Discussion in 'Journalism topics only' started by checkswinger, Feb 18, 2015.

  1. EddieM

    EddieM Member

  2. Baron Scicluna

    Baron Scicluna Well-Known Member

    Odd? No.

    1. By terming it an "internship", even though they're looking for someone already out of college, they can eliminate anyone experienced because they don't fit,a role of an "intern". Also allows them to age discriminate.

    2. It's Cincinnati. Washburn is the queen of corporate bullshit.

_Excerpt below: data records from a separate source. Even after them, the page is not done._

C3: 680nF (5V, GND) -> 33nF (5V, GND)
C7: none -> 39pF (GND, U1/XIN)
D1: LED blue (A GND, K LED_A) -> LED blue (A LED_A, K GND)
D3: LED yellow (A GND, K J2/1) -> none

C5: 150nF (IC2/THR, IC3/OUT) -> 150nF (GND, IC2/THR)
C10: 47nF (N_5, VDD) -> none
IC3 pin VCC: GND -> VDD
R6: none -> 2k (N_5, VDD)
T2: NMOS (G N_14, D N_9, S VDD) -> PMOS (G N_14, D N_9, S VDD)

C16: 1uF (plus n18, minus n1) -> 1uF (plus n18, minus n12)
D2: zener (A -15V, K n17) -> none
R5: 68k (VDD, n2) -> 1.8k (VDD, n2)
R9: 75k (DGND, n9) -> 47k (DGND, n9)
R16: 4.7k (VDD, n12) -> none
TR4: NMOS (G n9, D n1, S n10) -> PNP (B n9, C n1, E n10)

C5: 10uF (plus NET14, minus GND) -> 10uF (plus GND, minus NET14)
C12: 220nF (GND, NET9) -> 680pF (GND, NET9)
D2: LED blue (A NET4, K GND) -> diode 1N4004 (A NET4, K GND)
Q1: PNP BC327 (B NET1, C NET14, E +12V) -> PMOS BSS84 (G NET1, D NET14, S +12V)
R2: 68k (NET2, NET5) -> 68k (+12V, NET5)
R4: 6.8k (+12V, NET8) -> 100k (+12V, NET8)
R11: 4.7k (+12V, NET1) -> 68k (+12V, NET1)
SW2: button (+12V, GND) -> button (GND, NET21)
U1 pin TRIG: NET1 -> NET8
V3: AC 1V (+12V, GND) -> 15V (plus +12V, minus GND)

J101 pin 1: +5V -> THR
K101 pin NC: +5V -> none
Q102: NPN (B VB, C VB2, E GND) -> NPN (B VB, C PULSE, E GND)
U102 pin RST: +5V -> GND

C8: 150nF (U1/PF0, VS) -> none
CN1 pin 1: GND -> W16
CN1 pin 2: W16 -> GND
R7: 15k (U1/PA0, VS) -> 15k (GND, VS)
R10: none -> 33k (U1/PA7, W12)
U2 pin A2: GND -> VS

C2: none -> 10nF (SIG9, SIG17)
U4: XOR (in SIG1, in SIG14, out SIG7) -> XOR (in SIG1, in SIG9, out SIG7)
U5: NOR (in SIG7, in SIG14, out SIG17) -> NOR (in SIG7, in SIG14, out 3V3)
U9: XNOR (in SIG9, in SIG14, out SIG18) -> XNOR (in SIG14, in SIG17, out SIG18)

    3. It's Gannett. It's another buzzword. A perfect fit.
     
  3. steveu

    steveu Well-Known Member

    FYI, Seattle Times has also done this with two-year reporting "residencies".
     
  4. EddieM

    EddieM Member

    Yes. And Houston Chronicle has a similar program. The difference (from my perspective, anyway) is that Gannett's description doesn't seem to pretend that these are positions from which they hope young reporters learn and advance. It just seems like a cheap way to get year-in, year-out young guns to fill out the roster.
     
  5. wheels89

    wheels89 Active Member

    I think San Diego UT and the Star Tribune in Minneapolis have done this too.
     
  6. Matt Stephens

    Matt Stephens Well-Known Member

    I don't find the concept odd, but we could debate the phrasing. I believe Seattle has a couple of three-year residencies open right now and I know a few people who have applied. I suppose you could consider the Steelers beat opening posted on the Jobs forum as a similar deal, though it does say there's a chance it becomes more permanent like it did in Syracuse.
     
  7. DeskMonkey1

    DeskMonkey1 Active Member

    I imagine the "internships" or "residencies" or whatever semantic you want to use basically rules out anyone with families (unless they simply don't mind uprooting their kids every year or two)
     
  8. PaperDoll

    PaperDoll Well-Known Member

    Given the instability of employment, particularly in journalism, that's no different from any regular, full-time job. In fact, if there's an actual one-year contract involved, the internship could have better job security than a regular, full-time job.

    I don't know about now, but the Seattle residency used to pay a semi-decent wage and offer benefits. Gannett also used to offer benefits to part-timers; the ad doesn't specify how that works for the full-time intern.
     
  9. dirtybird

    dirtybird Well-Known Member

    If the local hiring person was brassy enough, they could hold onto who they wanted. Some no doubt weren't with the program and felt like keeping the long-tenured folks. Had a friend who was surprised some of the intransigent older folks kept at his shop.